Saved entries:
********
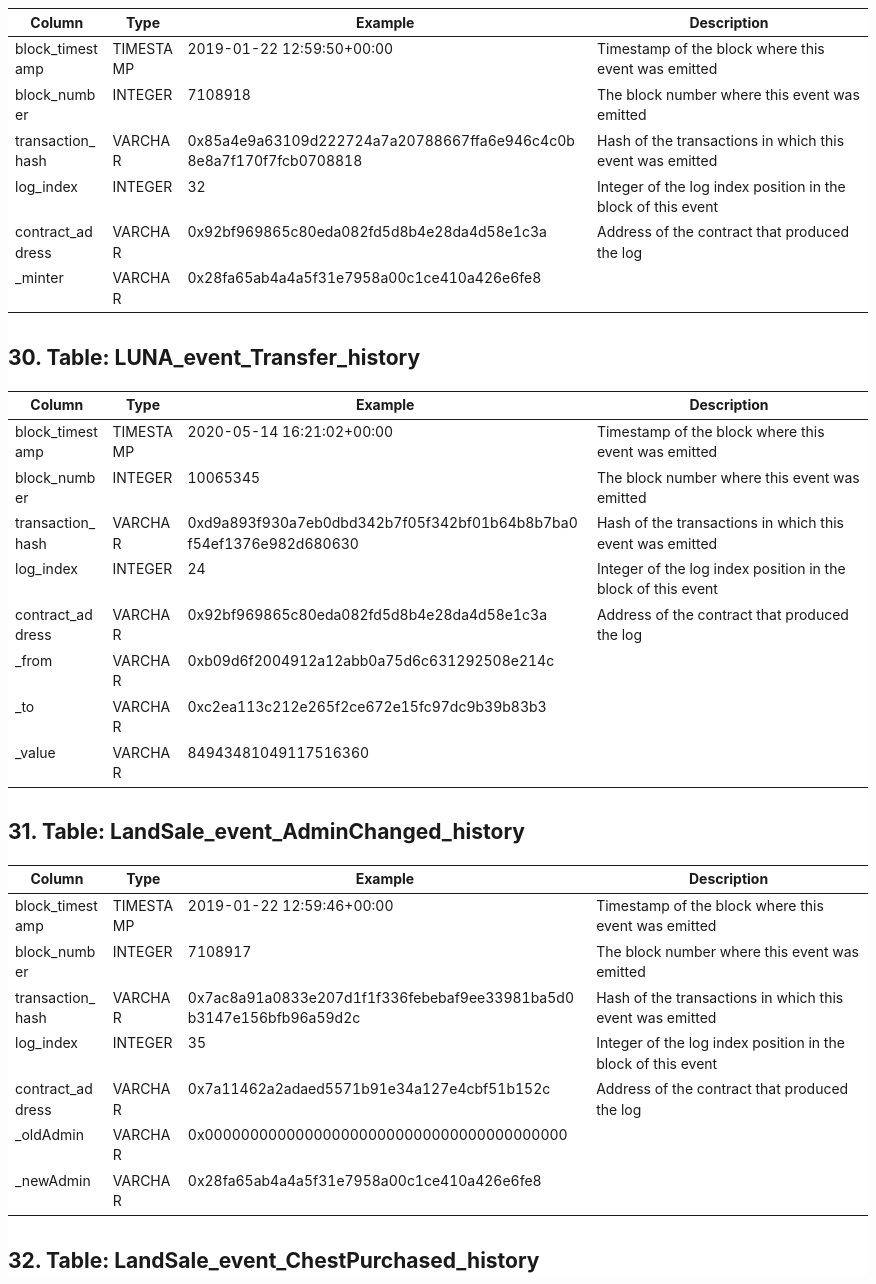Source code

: | Column            | Type      | Example                                                            | Description                                                  |
| ----------------- | --------- | ------------------------------------------------------------------ | ------------------------------------------------------------ |
| block\_timestamp  | TIMESTAMP | 2019-01-22 12:59:50+00:00                                          | Timestamp of the block where this event was emitted          |
| block\_number     | INTEGER   | 7108918                                                            | The block number where this event was emitted                |
| transaction\_hash | VARCHAR   | 0x85a4e9a63109d222724a7a20788667ffa6e946c4c0b8e8a7f170f7fcb0708818 | Hash of the transactions in which this event was emitted     |
| log\_index        | INTEGER   | 32                                                                 | Integer of the log index position in the block of this event |
| contract\_address | VARCHAR   | 0x92bf969865c80eda082fd5d8b4e28da4d58e1c3a                         | Address of the contract that produced the log                |
| \_minter          | VARCHAR   | 0x28fa65ab4a4a5f31e7958a00c1ce410a426e6fe8                         |                                                              |

## 30. Table: LUNA\_event\_Transfer\_history

| Column            | Type      | Example                                                            | Description                                                  |
| ----------------- | --------- | ------------------------------------------------------------------ | ------------------------------------------------------------ |
| block\_timestamp  | TIMESTAMP | 2020-05-14 16:21:02+00:00                                          | Timestamp of the block where this event was emitted          |
| block\_number     | INTEGER   | 10065345                                                           | The block number where this event was emitted                |
| transaction\_hash | VARCHAR   | 0xd9a893f930a7eb0dbd342b7f05f342bf01b64b8b7ba0f54ef1376e982d680630 | Hash of the transactions in which this event was emitted     |
| log\_index        | INTEGER   | 24                                                                 | Integer of the log index position in the block of this event |
| contract\_address | VARCHAR   | 0x92bf969865c80eda082fd5d8b4e28da4d58e1c3a                         | Address of the contract that produced the log                |
| \_from            | VARCHAR   | 0xb09d6f2004912a12abb0a75d6c631292508e214c                         |                                                              |
| \_to              | VARCHAR   | 0xc2ea113c212e265f2ce672e15fc97dc9b39b83b3                         |                                                              |
| \_value           | VARCHAR   | 84943481049117516360                                               |                                                              |

## 31. Table: LandSale\_event\_AdminChanged\_history

| Column            | Type      | Example                                                            | Description                                                  |
| ----------------- | --------- | ------------------------------------------------------------------ | ------------------------------------------------------------ |
| block\_timestamp  | TIMESTAMP | 2019-01-22 12:59:46+00:00                                          | Timestamp of the block where this event was emitted          |
| block\_number     | INTEGER   | 7108917                                                            | The block number where this event was emitted                |
| transaction\_hash | VARCHAR   | 0x7ac8a91a0833e207d1f1f336febebaf9ee33981ba5d0b3147e156bfb96a59d2c | Hash of the transactions in which this event was emitted     |
| log\_index        | INTEGER   | 35                                                                 | Integer of the log index position in the block of this event |
| contract\_address | VARCHAR   | 0x7a11462a2adaed5571b91e34a127e4cbf51b152c                         | Address of the contract that produced the log                |
| \_oldAdmin        | VARCHAR   | 0x0000000000000000000000000000000000000000                         |                                                              |
| \_newAdmin        | VARCHAR   | 0x28fa65ab4a4a5f31e7958a00c1ce410a426e6fe8                         |                                                              |

## 32. Table: LandSale\_event\_ChestPurchased\_history
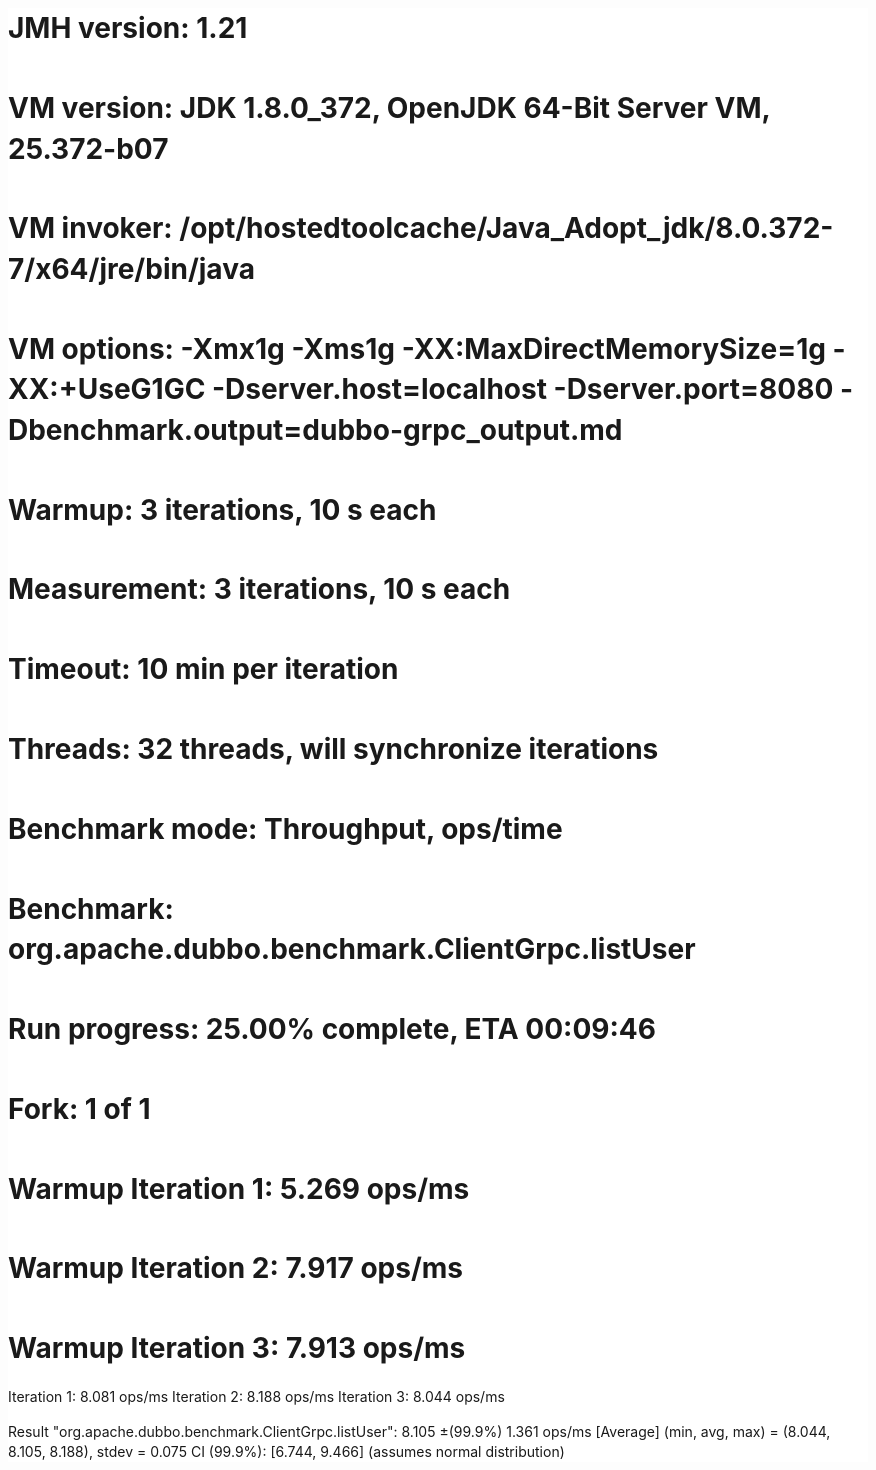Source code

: 
# JMH version: 1.21
# VM version: JDK 1.8.0_372, OpenJDK 64-Bit Server VM, 25.372-b07
# VM invoker: /opt/hostedtoolcache/Java_Adopt_jdk/8.0.372-7/x64/jre/bin/java
# VM options: -Xmx1g -Xms1g -XX:MaxDirectMemorySize=1g -XX:+UseG1GC -Dserver.host=localhost -Dserver.port=8080 -Dbenchmark.output=dubbo-grpc_output.md
# Warmup: 3 iterations, 10 s each
# Measurement: 3 iterations, 10 s each
# Timeout: 10 min per iteration
# Threads: 32 threads, will synchronize iterations
# Benchmark mode: Throughput, ops/time
# Benchmark: org.apache.dubbo.benchmark.ClientGrpc.listUser

# Run progress: 25.00% complete, ETA 00:09:46
# Fork: 1 of 1
# Warmup Iteration   1: 5.269 ops/ms
# Warmup Iteration   2: 7.917 ops/ms
# Warmup Iteration   3: 7.913 ops/ms
Iteration   1: 8.081 ops/ms
Iteration   2: 8.188 ops/ms
Iteration   3: 8.044 ops/ms


Result "org.apache.dubbo.benchmark.ClientGrpc.listUser":
  8.105 ±(99.9%) 1.361 ops/ms [Average]
  (min, avg, max) = (8.044, 8.105, 8.188), stdev = 0.075
  CI (99.9%): [6.744, 9.466] (assumes normal distribution)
********
What needs to be done. Select every line above that contains the word "transaction", and copy it.

Solution for this problem.
| transaction\_hash | VARCHAR   | 0x85a4e9a63109d222724a7a20788667ffa6e946c4c0b8e8a7f170f7fcb0708818 | Hash of the transactions in which this event was emitted     |
| transaction\_hash | VARCHAR   | 0xd9a893f930a7eb0dbd342b7f05f342bf01b64b8b7ba0f54ef1376e982d680630 | Hash of the transactions in which this event was emitted     |
| transaction\_hash | VARCHAR   | 0x7ac8a91a0833e207d1f1f336febebaf9ee33981ba5d0b3147e156bfb96a59d2c | Hash of the transactions in which this event was emitted     |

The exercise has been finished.